Apparently, they believe that the issue may lie somewhere in our genetic code. This suggests that some people might have a natural predisposition to the problem. Apparently, those who suffer from other sleep issues are also more prone.
So just what exactly makes the condition so terrifying?
I mean obviously feeling paralysed isn’t going to be very nice. But what are the other factors that make this phenomenon so chilling? Part of the reason is to do with ancient instincts. Whilst humans live in a very different world to the one which our ancestors inhabited, as a species we have not yet evolved to be rid of ancient reflexes encoded into our DNA.
What this means is that we have some sets of passive reflexes that we no longer require.

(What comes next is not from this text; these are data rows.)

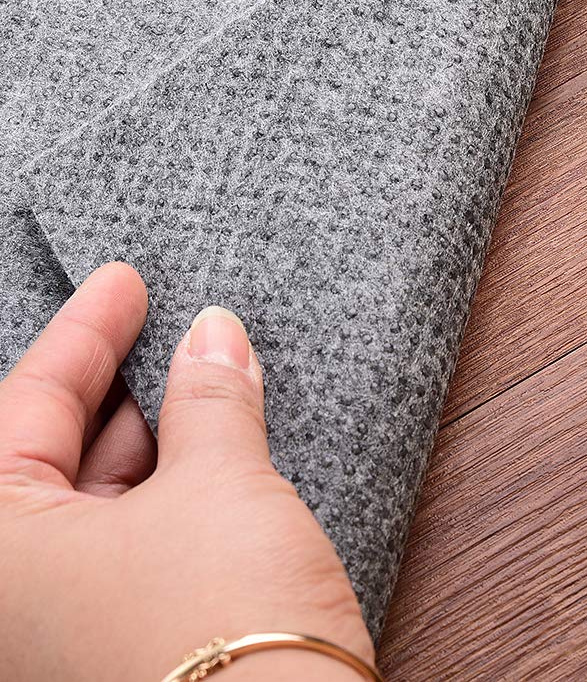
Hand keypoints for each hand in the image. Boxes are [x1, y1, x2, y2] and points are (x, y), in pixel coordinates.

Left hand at [0, 263, 372, 680]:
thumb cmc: (226, 628)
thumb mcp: (221, 486)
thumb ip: (210, 399)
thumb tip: (213, 334)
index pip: (25, 406)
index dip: (85, 333)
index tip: (124, 280)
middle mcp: (15, 601)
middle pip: (48, 458)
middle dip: (115, 386)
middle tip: (169, 326)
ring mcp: (63, 631)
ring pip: (92, 505)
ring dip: (151, 438)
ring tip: (206, 377)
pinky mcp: (119, 648)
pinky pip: (126, 545)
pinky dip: (168, 489)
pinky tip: (215, 450)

One such set is the code that makes us hyper-vigilant during an episode of sleep paralysis.
Our body goes into “defence mode” which means rapid blood pressure and breathing etc. All this just adds to the sense of terror. Whilst back when we lived in caves these things were essential to protect us from predators, these days they are useless.
There is a theory that says that the brain can misinterpret things in its heightened state, making incorrect assumptions in order to be cautious. So that dressing gown hanging up on the back of the door suddenly becomes a man in a hooded top. Once again these reactions would have been completely sensible in prehistoric days but in the modern era and in this context are a bit of a menace.
Another symptom associated with the phenomena is difficulty breathing. Of course, your brain interprets this in the worst way possible. This just adds to the sense of terror that a person experiences.
This idea helps to explain why people claim to see demons and the like when they experience these phenomena. Of course, these aren’t really there. But our brain can’t understand what is going on and sort of “fills in the blanks” for us.